───── Selected text

In November, the European Court of Justice (ECJ) delivered its first judgments on database right in the William Hill[i] and Fixtures Marketing Cases[ii]. The cases constitute a substantial narrowing of database right.

Database Directive

Database right was brought in by the EU Database Directive [iii] and implemented into UK law by the Copyright and Database Right Regulations[iv] (‘CDDR’). ‘Database’ is defined as a collection of independent works, data or other materials, systematically or methodically arranged and individually searchable. Database right subsists in a database where there is a ‘substantial investment in obtaining, verifying or presenting’ (‘O/V/P-ing’) its contents. The right is infringed if a person without the owner’s consent ‘extracts or re-utilises all or a substantial part of the contents’ or carries out ‘repeated and systematic extraction/re-utilisation of insubstantial parts’. ‘Extraction’ involves transferring the contents to another medium and ‘re-utilisation’ is making available to the public by any means. The new UK regulations introduced a number of new concepts and raised important questions to be worked through.

Fixtures Marketing Cases

The Fixtures Marketing Cases were references to the ECJ from three national courts based on similar facts, where Fixtures Marketing Ltd (‘FML’), on behalf of professional UK football leagues, granted licences to exploit UK football fixture lists (for around 2,000 matches per season) outside the UK . The defendants used FML data without licence. FML sued for infringement in the local national courts and the cases were referred to the ECJ.

The ECJ judgments settled three points. First, in defining database as a collection of ‘independent’ materials, ‘independent’ meant that the materials, etc should be separable from one another ‘without the value of their contents being affected’. Secondly, for ‘obtaining’, the ECJ made a key distinction between investing in obtaining the materials and collecting them into a database (which counted as investment for database right purposes) and investing in obtaining the underlying materials themselves (which did not). Thirdly, for ‘presenting’, the court also held that there was no investment in the presentation of the fixture lists independent of that in their creation. The Court held that there had been no relevant investment in obtaining or presenting and so database right did not arise in the FML fixture lists.

──────────
───── Extracted material

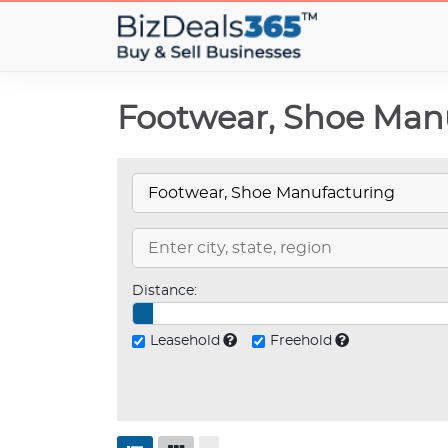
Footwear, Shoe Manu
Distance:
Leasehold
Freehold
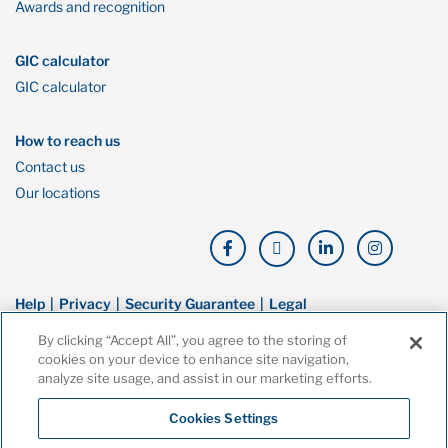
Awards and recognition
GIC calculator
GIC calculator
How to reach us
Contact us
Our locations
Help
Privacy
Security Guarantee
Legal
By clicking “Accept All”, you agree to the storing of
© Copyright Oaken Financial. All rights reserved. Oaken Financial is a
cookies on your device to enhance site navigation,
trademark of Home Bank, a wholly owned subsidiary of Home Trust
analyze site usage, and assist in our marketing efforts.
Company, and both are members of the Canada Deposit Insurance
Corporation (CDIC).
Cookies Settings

──────────
───── Extracted material

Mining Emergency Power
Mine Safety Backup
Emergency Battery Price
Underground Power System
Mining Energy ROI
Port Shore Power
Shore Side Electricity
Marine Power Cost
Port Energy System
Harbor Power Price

──────────
───── Extracted material

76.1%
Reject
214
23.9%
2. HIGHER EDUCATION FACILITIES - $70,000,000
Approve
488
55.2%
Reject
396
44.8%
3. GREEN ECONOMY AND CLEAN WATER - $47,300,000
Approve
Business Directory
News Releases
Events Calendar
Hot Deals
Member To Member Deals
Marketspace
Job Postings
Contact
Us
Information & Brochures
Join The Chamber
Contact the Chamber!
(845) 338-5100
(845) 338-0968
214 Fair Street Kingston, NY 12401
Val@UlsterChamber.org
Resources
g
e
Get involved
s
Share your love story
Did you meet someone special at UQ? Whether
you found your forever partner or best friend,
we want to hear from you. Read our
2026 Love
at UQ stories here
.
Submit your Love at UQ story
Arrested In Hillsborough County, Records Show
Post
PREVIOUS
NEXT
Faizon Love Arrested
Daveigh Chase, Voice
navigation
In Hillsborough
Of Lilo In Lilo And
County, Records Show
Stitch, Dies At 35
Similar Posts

──────────

▶ List of tasks
1. Copy the passage of the text on the database right rulings from "The ECJ judgments" up to and including "FML fixture lists.".
2. Return every line of the records that contains the string "Show", matching case exactly.

▶ Activity answers
1.
The ECJ judgments settled three points. First, in defining database as a collection of ‘independent’ materials, ‘independent’ meant that the materials, etc should be separable from one another ‘without the value of their contents being affected’. Secondly, for ‘obtaining’, the ECJ made a key distinction between investing in obtaining the materials and collecting them into a database (which counted as investment for database right purposes) and investing in obtaining the underlying materials themselves (which did not). Thirdly, for ‘presenting’, the court also held that there was no investment in the presentation of the fixture lists independent of that in their creation. The Court held that there had been no relevant investment in obtaining or presenting and so database right did not arise in the FML fixture lists.

2.
Arrested In Hillsborough County, Records Show
County, Records Show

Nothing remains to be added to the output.